Throughout the entire week though, the fishing stayed good as our tactics began to change as the lower Kuskokwim Delta came under the spell of fall. While the fishing for bright, chrome Silvers stayed consistent, we began to catch many more fish that were beginning to turn crimson in preparation to spawn. The wog remained the weapon of choice for fishing early in the day and a heavily weighted pink or cerise bunny leech took care of the remainder.
The Rainbow and Dolly fishing began to make a change late in the season as well. Many of the Dollies disappeared from what was left of the Chum spawning flats and headed up river to spawn themselves. Some did continue to hang behind the few fish still dropping eggs, but one had to look for them somewhat harder than in the weeks prior.
Those looking to sight fish for Rainbows found them in side channels that had not been as subject to Week 10’s higher water. Some of the channels had been wiped clean of spawning salmon by the higher flows, leaving them empty and devoid of “egg eaters”. The channels that did still harbor Chums, were almost fishing better than they had all season and one could sense the on coming winter with the urgent ferocity with which the Rainbows would rush to take a well drifted bead.
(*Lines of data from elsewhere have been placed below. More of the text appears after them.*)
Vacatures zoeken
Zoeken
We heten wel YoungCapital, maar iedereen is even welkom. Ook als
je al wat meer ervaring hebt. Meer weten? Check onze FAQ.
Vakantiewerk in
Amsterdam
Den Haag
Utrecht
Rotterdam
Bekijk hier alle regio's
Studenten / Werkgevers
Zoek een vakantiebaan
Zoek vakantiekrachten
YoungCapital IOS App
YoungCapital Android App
Late season bead fishing requires anglers to scale back both tippet and hook sizes, and use a more stealthy approach as they present their egg imitations to educated fish. While small hooks and light line make for some harrowing battles in tight cover and heavy flow, the benefits out weigh the losses. So with a lighter touch and bit of guile, our guides showed our Week 11 anglers that we continue to save some of the best for last.